Le Fonds fiduciaire d’urgence de l’UE pour l’Afrique (FFU), lancé fin 2015 pour endiguer l’afflux de migrants en Europe, met en danger l’objectif à long terme de lutte contre la pauvreté sur le continent, a dénoncé lundi l’ONG française Action santé mondiale (ASM).
Pour lutter contre les « causes profondes de la migration irrégulière », l’UE avait créé en décembre 2015 ce fonds d’aide d’urgence à l’Afrique, le dotant d’un budget initial de 1,8 milliard d’euros.
Après avoir enquêté au Sénégal et au Niger, ASM écrit dans un rapport que cet instrument a surtout été « conçu pour répondre à l’urgence politique en Europe, plutôt qu’aux impératifs de développement dans les pays partenaires ».

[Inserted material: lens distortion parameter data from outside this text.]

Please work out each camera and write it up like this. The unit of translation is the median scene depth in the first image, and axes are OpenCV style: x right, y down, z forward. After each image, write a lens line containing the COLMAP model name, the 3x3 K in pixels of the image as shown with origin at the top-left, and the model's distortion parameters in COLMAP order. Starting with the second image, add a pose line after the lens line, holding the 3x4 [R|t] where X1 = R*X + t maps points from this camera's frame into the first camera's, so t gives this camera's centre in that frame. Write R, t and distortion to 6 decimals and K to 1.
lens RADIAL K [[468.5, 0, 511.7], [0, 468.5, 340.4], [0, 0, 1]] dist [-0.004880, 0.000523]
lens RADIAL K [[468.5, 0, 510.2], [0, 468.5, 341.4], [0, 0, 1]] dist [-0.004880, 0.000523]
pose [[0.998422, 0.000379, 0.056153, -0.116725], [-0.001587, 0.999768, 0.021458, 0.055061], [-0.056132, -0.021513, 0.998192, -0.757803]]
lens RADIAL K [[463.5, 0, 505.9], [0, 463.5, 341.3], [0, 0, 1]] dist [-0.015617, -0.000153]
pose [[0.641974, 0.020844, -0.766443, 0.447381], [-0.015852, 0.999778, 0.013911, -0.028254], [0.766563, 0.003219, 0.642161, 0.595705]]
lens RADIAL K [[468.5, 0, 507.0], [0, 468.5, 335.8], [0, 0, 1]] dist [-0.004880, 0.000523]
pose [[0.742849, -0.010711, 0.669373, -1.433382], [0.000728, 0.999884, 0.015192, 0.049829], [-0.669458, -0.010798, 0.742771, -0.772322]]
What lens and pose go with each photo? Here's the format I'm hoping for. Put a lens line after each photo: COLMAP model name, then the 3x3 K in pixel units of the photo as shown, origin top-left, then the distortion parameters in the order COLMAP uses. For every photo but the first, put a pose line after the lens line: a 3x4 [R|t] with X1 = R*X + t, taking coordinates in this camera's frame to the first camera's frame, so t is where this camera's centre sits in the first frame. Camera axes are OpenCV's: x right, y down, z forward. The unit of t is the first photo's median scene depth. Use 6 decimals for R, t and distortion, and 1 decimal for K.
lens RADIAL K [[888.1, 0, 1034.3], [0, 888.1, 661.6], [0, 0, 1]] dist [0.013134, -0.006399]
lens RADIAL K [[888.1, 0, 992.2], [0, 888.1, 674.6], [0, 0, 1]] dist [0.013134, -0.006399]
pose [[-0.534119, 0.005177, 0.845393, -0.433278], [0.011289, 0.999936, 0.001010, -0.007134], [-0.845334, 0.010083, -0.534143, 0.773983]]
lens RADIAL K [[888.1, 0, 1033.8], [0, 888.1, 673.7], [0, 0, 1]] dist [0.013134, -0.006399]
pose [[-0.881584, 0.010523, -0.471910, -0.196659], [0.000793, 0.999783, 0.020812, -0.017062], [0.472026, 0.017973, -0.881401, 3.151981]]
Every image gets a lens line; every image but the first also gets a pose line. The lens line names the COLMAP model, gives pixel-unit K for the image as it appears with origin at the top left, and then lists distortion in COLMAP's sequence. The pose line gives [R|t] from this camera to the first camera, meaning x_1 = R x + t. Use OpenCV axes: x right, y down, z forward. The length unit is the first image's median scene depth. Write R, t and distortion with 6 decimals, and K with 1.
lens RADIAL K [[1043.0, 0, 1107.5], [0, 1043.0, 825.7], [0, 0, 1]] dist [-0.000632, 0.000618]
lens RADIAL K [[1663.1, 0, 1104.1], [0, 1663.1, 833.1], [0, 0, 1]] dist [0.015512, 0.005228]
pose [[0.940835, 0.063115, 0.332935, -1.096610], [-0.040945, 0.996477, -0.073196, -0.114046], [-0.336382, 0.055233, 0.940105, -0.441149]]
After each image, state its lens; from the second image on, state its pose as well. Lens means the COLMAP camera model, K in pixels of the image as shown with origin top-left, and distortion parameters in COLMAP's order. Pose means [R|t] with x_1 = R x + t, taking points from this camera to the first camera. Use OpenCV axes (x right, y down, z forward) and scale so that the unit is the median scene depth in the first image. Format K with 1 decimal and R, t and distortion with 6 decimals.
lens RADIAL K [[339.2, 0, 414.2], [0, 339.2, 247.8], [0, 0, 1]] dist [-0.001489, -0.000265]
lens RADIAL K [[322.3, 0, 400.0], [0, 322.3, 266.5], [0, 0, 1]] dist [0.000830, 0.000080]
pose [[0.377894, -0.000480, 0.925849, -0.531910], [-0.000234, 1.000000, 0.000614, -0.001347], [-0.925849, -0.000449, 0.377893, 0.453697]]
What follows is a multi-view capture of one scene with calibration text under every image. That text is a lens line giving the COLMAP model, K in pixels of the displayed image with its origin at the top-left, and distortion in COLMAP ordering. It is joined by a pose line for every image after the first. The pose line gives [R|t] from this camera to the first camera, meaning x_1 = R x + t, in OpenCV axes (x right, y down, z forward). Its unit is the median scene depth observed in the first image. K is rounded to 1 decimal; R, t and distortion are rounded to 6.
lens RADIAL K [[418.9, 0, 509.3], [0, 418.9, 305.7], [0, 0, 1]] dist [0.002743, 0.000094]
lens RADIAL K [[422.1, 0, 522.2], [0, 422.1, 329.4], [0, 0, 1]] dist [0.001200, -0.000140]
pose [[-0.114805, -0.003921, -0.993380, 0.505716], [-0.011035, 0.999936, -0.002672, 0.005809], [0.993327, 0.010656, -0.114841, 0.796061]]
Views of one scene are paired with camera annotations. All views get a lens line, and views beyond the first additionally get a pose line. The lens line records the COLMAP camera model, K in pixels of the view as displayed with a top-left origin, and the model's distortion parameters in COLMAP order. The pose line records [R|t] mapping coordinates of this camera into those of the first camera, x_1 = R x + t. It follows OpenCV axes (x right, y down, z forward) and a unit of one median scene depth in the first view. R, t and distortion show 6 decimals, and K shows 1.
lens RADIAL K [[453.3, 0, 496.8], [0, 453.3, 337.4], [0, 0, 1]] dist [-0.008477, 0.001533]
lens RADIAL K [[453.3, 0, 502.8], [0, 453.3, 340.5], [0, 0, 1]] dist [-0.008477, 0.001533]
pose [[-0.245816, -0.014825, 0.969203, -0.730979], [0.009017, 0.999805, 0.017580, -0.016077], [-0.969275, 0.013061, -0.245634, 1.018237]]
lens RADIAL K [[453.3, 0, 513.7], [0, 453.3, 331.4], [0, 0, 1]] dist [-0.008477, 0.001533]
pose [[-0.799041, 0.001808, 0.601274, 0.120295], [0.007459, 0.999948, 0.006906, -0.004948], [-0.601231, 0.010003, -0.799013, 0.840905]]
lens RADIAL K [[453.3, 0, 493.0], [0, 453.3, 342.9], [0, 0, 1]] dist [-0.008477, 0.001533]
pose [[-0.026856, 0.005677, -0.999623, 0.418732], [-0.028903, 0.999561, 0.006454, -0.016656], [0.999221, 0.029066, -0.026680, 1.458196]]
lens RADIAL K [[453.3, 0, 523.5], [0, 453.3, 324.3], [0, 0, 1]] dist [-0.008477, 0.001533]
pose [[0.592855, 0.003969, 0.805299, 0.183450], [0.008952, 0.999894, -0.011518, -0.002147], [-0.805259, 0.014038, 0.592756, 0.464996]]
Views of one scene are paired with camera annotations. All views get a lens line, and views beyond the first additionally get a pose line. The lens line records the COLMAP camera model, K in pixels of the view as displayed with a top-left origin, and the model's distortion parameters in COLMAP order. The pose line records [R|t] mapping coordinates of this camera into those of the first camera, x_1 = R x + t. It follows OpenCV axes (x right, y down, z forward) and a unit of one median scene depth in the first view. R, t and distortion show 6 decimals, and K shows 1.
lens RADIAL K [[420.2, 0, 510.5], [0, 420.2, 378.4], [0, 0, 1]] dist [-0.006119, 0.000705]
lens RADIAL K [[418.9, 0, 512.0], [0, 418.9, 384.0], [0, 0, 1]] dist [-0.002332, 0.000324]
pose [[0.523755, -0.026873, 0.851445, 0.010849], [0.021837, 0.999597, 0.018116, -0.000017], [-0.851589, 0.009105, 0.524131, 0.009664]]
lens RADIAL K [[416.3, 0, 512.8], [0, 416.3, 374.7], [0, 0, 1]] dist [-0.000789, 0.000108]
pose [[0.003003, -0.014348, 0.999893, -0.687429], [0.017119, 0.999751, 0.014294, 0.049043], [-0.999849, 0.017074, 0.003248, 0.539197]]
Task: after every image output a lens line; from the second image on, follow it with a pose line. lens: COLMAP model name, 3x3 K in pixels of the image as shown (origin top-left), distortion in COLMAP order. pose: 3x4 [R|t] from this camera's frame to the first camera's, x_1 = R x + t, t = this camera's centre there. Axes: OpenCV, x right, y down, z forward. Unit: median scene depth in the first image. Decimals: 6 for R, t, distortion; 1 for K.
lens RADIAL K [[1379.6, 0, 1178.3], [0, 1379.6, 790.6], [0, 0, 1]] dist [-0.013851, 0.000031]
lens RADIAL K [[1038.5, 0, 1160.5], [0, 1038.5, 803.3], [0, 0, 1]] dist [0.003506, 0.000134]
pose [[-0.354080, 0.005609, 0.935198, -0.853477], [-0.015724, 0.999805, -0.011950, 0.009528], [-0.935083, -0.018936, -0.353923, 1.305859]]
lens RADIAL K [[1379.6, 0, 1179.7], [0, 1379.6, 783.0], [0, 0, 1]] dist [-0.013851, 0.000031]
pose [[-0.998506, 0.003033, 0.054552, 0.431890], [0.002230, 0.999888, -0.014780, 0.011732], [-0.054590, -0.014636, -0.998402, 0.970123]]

« L’approche sous-jacente du FFU », conçue par les 28 après l’arrivée sans précédent de réfugiés chassés par les conflits en Syrie, en Irak ou en Libye, est « inefficace d’un point de vue politique et de développement », juge l’organisation non gouvernementale basée à Paris.
« Le risque important est que l’aide publique au développement cesse d’être considérée en premier lieu comme un instrument de lutte contre la pauvreté et que l’aide européenne continue d’être utilisée pour faire pression sur les pays partenaires en devenant une incitation à coopérer en matière de migration, en échange de quoi ils recevraient des fonds complémentaires, comme c’est le déjà le cas en Libye ».
Selon des experts au Sénégal et au Niger cités par l’ONG, la « priorité » était de « communiquer sur une réponse européenne rapide », alors que le versement effectif des financements a parfois pris plus d’un an et demi.
« Ce ne sont plus les besoins d’un pays qui déterminent l’attribution de l’aide mais les mouvements migratoires », critique également ASM, selon qui « les régions d’origine ou de transit des migrants » sont devenues prioritaires, au « détriment du développement à long terme ».
Les projets financés par l’UE, en limitant les déplacements transfrontaliers entre pays voisins, notamment pour le travail saisonnier, ou en empêchant les transferts d’argent, perturbent les économies locales, fragilisant encore plus des populations déjà précarisées, selon ASM.
Alors que les ministres des 28 chargés du développement tiennent une réunion informelle lundi à Tallin, ASM demande à l’UE de « dissocier les politiques sur la migration des politiques de développement ».